Os réus foram sentenciados pelo crime de lesa-majestade, definida, pelas Ordenações Afonsinas e as Ordenações Filipinas, como traição contra o rei. Tiradentes foi o único conspirador punido com a morte por ser o inconfidente de posição social mais baixa, haja vista que todos os outros ou eram mais ricos, ou detinham patente militar superior.


E assim, numa manhã de sábado, 21 de abril de 1792, Tiradentes percorreu em procissão as ruas do centro da cidade do Rio de Janeiro, no trajeto entre a cadeia pública e onde fora armado o patíbulo. O governo geral tratou de transformar aquela numa demonstração de força da coroa portuguesa, fazendo verdadeira encenação. A leitura da sentença estendeu-se por dezoito horas, após a qual houve discursos de aclamação à rainha, e o cortejo munido de verdadeira fanfarra e composta por toda a tropa local. Bóris Fausto aponta essa como uma das possíveis causas para a preservação da memória de Tiradentes, argumentando que todo esse espetáculo acabou por despertar a ira da população que presenciou o evento, quando a intenção era, ao contrário, intimidar a população para que não houvesse novas revoltas.


Executado e esquartejado, com seu sangue se lavrou a certidão de que estava cumprida a sentença, tendo sido declarados infames a sua memória e os seus descendentes. Sua cabeça foi erguida em um poste em Vila Rica, tendo sido rapidamente cooptada e nunca mais localizada; os demais restos mortais foram distribuídos ao longo do Caminho Novo: Santana de Cebolas (atual Inconfidência, distrito de Paraíba do Sul), Varginha do Lourenço, Barbacena e Queluz (antiga Carijós, atual Conselheiro Lafaiete), lugares onde fizera seus discursos revolucionários. Arrasaram a casa em que morava, jogando-se sal ao terreno para que nada lá germinasse.



O filme é um contraponto a outro filme do mesmo ano, Independência ou morte, que celebrava os 150 anos da independência do Brasil de forma heróica e ufanista. Os inconfidentes, ao contrário, mostrando a mão de ferro da Coroa portuguesa, é uma metáfora do regime autoritário da ditadura militar.

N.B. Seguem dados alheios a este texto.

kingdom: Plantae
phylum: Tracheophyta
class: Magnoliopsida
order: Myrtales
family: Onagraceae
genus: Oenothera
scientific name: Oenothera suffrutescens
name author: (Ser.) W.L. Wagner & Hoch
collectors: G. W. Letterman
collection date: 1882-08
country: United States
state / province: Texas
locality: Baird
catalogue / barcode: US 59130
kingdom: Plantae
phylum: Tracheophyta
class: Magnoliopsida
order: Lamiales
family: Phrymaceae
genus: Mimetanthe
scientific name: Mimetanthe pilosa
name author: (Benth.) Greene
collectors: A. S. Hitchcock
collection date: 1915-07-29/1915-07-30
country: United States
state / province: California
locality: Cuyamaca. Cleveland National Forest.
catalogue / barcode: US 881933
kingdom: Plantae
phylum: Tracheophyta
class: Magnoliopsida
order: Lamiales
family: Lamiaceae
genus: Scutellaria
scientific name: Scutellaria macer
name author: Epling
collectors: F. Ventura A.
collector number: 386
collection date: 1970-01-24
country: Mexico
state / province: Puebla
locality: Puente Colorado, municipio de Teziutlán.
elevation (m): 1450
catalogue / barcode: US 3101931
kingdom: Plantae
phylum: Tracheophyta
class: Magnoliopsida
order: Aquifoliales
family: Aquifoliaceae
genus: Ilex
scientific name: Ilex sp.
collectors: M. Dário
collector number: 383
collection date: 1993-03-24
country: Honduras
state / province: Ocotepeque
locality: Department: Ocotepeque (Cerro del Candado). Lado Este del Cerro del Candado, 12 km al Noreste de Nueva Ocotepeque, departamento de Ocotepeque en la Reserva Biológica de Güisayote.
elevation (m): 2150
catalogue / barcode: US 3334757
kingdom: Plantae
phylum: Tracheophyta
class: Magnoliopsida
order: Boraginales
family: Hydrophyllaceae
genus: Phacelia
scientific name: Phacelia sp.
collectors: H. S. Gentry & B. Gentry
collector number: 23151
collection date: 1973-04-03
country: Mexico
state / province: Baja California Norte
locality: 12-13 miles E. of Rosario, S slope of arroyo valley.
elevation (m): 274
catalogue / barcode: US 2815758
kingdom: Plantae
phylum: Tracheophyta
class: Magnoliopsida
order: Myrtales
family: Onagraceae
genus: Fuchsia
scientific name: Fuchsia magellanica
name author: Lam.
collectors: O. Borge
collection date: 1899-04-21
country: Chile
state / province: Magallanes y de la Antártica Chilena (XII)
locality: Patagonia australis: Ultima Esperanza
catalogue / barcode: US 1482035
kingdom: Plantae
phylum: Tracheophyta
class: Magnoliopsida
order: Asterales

Os roteiristas construíram diálogos que se inseriam no contexto da falta de liberdade do período militar. Para que o filme não fosse proibido, o diretor concordou em inserir propaganda pró-governo, e o que ficou foi um apêndice sarcástico e irônico (ao fundo, Aquarela do Brasil, de Ari Barroso), com o qual conseguiu exibir o filme. Fernando Torres voltou a repetir o papel do poeta Cláudio Manuel da Costa, que já vivera na telenovela Dez vidas, na TV Excelsior. 


Os inconfidentes foi filmado em Ouro Preto, Minas Gerais. O filme é baseado no livro Autos da devassa, compilação dos documentos levantados nos processos contra os inconfidentes, e em O romanceiro da Inconfidência, de Cecília Meireles. Além de Aquarela do Brasil, o filme apresenta a canção Farolito, de Agustín Lara, com João Gilberto. Para saber mais sobre a Devassa, consultem o livro A Devassa da Devassa, de Kenneth Maxwell.


Assista ao filme aqui: 




Comentários

  1. Tem um outro filme sobre Tiradentes, que assisti esses dias. "O Mártir da Independência, Tiradentes" (1977). Talvez seja o contraponto desse. Já de 98 tem "Tiradentes, o filme", estrelado por Humberto Martins, e também disponível no youtube. É biografia, mas assim como o analisado acima peca nas declamações, o que faz o grande público perder o interesse.